[[ Listed records, beginning ]]

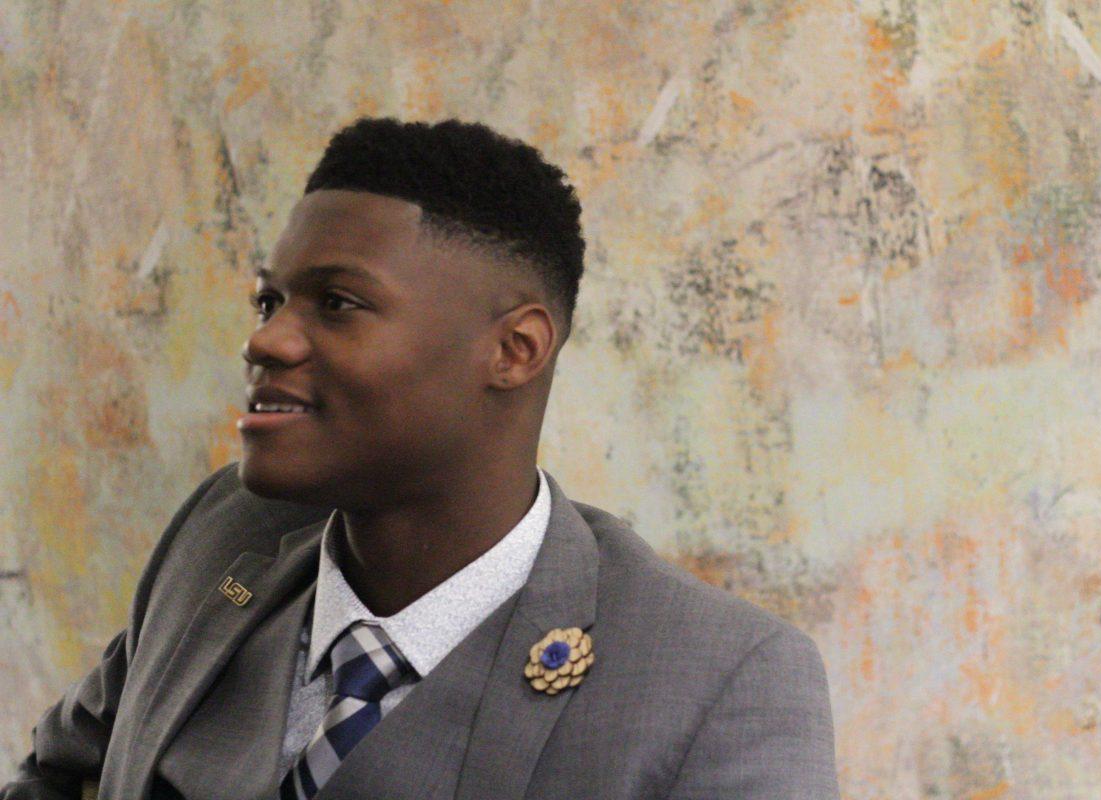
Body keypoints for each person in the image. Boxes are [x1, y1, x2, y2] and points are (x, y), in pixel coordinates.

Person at [3, 118, 839, 799]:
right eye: (270, 299)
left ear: (514, 349)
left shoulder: (716, 680)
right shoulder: (224, 538)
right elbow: (58, 775)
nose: (264, 338)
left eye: (338, 303)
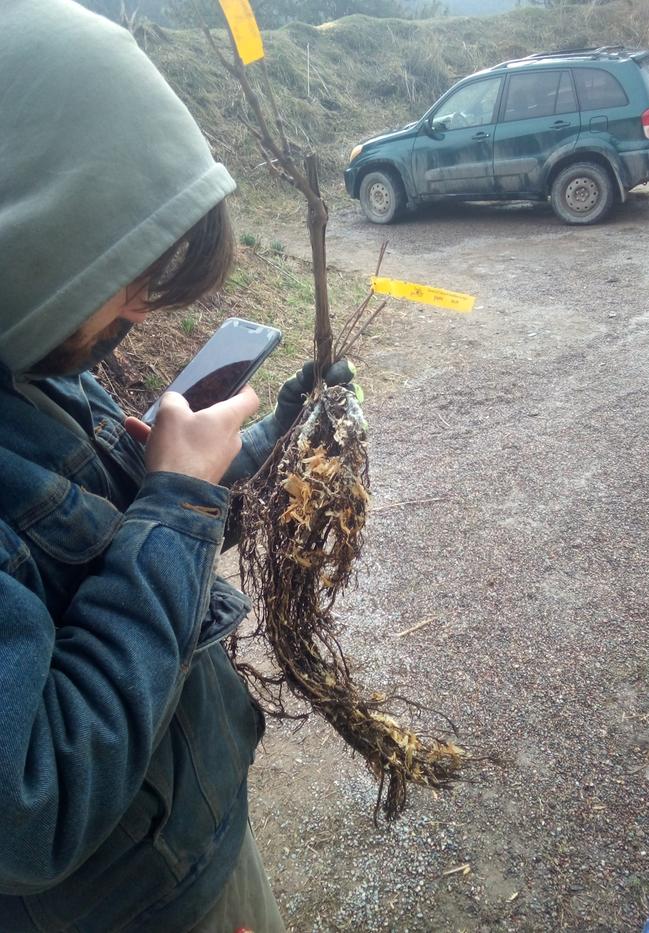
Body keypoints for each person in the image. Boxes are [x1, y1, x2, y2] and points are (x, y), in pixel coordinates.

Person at [0, 1, 355, 929]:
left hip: (193, 846)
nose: (139, 311)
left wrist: (275, 433)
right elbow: (31, 806)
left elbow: (139, 545)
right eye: (126, 274)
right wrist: (173, 499)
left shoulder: (27, 368)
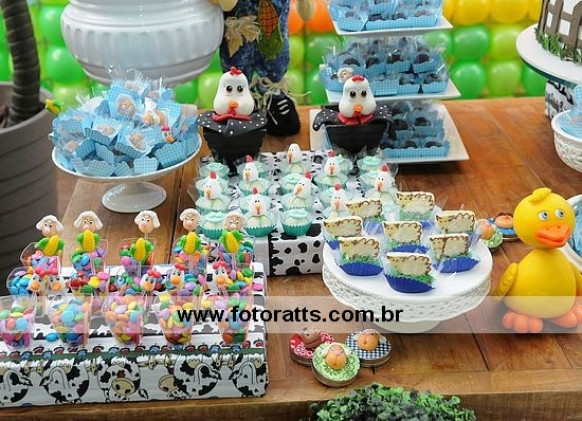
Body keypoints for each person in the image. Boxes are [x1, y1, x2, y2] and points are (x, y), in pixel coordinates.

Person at [212, 0, 315, 136]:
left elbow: (307, 13)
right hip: (239, 29)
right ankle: (238, 96)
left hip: (273, 30)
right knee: (237, 64)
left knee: (274, 57)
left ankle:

[[ Listed records, end ]]

■ Work required: The answer should be nothing more than the lines from the one with "left elbow: (307, 13)" through the end of the entries, restated word for word.

■ Result of the task:
left elbow: (307, 13)
right hip: (239, 29)
right ankle: (238, 96)
left hip: (273, 30)
right knee: (237, 64)
left knee: (274, 57)
left ankle:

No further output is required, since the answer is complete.